The evaluation of the ability of in vitro devices is to mimic in vivo ruminal digestion needs to perform first a typology of the most known and published in vitro procedures. This typology is aimed at clustering them according to their basic function (batch or continuous), to their major targets (studies of food degradation, of microbial proteosynthesis, of volatile fatty acid (VFA) production and profile, of gas production and composition, of outflow influences, of interactions between microbe species … also of prediction of intake of food nutritive value), to their level of time integration (cumulative at a given time or kinetic values), to their actual validity to simulate one or several items of ruminal digestion. Another key of typology of in vitro procedures is also the nature of the active substance, microbes or enzymes.
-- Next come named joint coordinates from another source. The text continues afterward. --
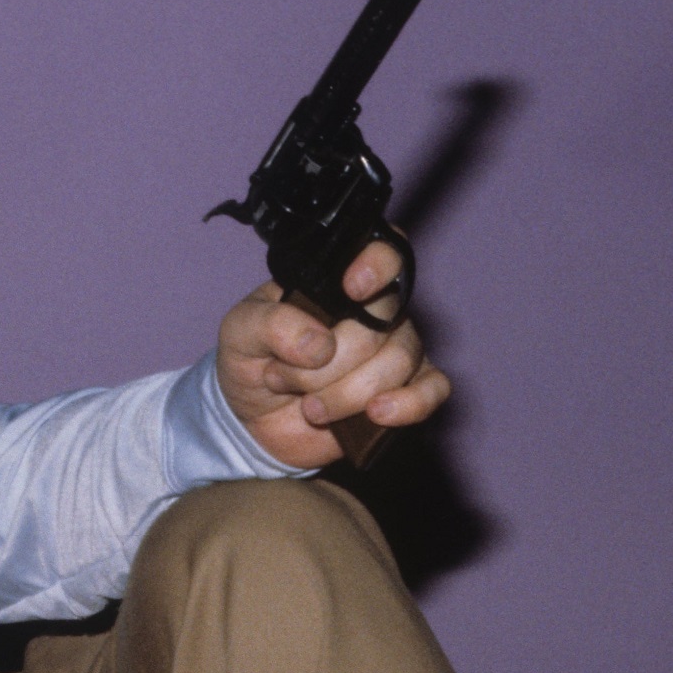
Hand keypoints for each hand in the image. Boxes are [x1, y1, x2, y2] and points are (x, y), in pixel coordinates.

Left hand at [215, 240, 450, 469]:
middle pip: (380, 321)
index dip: (378, 264)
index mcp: (338, 281)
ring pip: (398, 361)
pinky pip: (432, 390)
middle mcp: (376, 310)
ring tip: (308, 407)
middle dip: (327, 364)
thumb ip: (271, 325)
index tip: (352, 289)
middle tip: (282, 378)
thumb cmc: (252, 362)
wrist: (254, 421)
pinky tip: (375, 414)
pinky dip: (408, 404)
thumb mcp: (239, 333)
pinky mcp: (406, 390)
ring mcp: (396, 349)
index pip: (383, 251)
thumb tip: (319, 345)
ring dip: (344, 394)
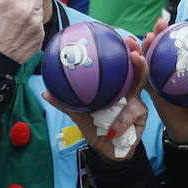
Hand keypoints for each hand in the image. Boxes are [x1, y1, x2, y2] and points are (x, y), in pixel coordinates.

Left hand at [43, 39, 149, 162]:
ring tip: (136, 59)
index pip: (120, 65)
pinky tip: (113, 129)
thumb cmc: (96, 128)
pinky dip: (120, 121)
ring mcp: (137, 101)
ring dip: (139, 70)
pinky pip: (130, 113)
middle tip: (131, 41)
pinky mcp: (141, 115)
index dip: (122, 50)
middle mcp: (127, 90)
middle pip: (136, 67)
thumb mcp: (79, 115)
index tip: (119, 36)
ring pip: (140, 83)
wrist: (108, 150)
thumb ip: (65, 103)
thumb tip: (45, 92)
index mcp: (114, 87)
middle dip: (138, 51)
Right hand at [141, 14, 187, 143]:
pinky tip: (134, 56)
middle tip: (162, 23)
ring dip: (146, 44)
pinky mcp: (149, 88)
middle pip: (166, 43)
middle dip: (163, 29)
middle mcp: (172, 66)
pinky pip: (141, 76)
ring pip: (150, 55)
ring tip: (146, 36)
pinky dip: (136, 65)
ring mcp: (159, 75)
Rumen mathematical modelling can be variously used in connection with in vitro and in vivo experimentations. At least three main targets can be pursued in this perspective:
To model in vivo ruminal digestion. This aspect already has a long history because the first actual mechanistic model of whole rumen digestion was that of Baldwin et al. (1970). Since this date around a tenth of whole rumen models were proposed. Their current limits are those of the knowledge on rumen digestion: proteosynthesis, VFA production, nutrient absorption, liquid and particle outflows. As far as we are aware, none of these published rumen models was checked against in vitro data. One reason could be that some of them were more or less built from in vitro data.
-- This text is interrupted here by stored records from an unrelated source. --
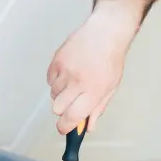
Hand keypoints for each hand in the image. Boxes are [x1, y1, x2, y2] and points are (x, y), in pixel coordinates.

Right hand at [47, 1, 138, 134]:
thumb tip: (88, 127)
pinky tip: (69, 71)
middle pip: (57, 109)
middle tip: (73, 102)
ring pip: (53, 94)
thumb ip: (98, 108)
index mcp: (93, 91)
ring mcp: (65, 70)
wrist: (105, 31)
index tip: (64, 129)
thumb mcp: (111, 87)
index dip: (65, 127)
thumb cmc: (111, 59)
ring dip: (61, 93)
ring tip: (74, 80)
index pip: (72, 117)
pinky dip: (57, 80)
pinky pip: (49, 80)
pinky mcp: (56, 60)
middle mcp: (77, 81)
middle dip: (63, 109)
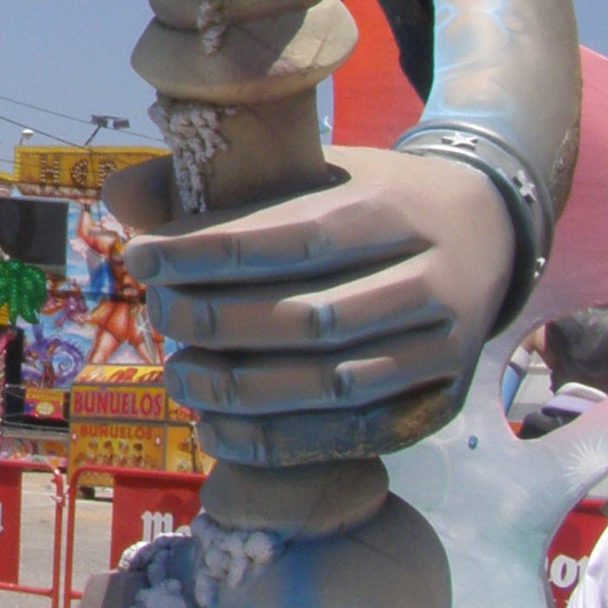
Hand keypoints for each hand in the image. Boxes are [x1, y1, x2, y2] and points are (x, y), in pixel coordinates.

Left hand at [108, 143, 514, 451]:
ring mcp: (444, 346)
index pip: (290, 236)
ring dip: (242, 391)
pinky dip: (280, 441)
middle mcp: (428, 279)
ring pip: (332, 383)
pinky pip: (355, 434)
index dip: (209, 253)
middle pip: (309, 317)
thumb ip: (221, 185)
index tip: (142, 257)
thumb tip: (118, 198)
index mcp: (392, 208)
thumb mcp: (316, 166)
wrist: (489, 229)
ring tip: (179, 377)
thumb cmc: (372, 196)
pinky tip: (219, 430)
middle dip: (217, 323)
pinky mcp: (443, 400)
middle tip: (157, 316)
To model in vitro devices. Surprisingly no such specific model seemed to be published until now. In our opinion it is urgent to develop such models because they could be highly useful: to compare analogies and discrepancies between the various in vitro procedures; to try to build a unique model of in vitro ruminal digestion which could be parameterized according to the type of device; to elucidate intrinsic properties of micro-organisms.
To model both in vitro and in vivo digestion. This way is likely to be the most difficult but it is also potentially the most fruitful. Effectively the use of an intermediate mathematical model of the rumen seems to be a priori the best way to check the major areas of analogy and discrepancy between in vivo and in vitro events. Thus this approach could be an objective mean of validation of in vitro studies.